## WHAT THE TASK REQUIRES
Locate, in the data below, the line that contains "Practical Common Lisp" and the line that contains "Test-Driven Development with"; reproduce exactly those two lines and every line between them, nothing more.

Collection entries:
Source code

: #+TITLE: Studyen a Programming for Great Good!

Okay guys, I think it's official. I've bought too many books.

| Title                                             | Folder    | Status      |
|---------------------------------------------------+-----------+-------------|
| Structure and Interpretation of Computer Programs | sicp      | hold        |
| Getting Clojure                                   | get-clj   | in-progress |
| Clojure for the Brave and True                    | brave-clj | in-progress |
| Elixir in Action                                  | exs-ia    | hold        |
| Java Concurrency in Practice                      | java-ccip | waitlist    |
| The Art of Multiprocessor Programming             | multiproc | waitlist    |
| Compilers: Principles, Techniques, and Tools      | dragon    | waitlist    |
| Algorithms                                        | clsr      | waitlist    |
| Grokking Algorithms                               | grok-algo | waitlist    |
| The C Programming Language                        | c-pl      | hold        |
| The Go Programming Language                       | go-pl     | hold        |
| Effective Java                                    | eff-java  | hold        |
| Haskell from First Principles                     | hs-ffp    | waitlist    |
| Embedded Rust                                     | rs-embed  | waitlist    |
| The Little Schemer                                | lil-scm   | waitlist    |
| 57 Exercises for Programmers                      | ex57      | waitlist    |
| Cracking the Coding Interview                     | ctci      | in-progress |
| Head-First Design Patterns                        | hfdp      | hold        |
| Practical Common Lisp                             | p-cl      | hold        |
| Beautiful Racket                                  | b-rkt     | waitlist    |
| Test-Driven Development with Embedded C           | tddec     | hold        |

---

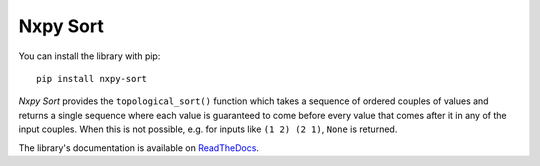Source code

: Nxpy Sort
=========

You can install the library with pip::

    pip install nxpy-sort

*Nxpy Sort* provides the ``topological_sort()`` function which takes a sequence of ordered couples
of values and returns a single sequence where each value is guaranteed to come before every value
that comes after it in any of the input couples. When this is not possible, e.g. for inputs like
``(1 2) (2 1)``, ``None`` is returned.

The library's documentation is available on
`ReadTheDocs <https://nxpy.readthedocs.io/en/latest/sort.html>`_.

## EXERCISE ANSWER
| Practical Common Lisp                             | p-cl      | hold        |
| Beautiful Racket                                  | b-rkt     | waitlist    |
| Test-Driven Development with Embedded C           | tddec     | hold        |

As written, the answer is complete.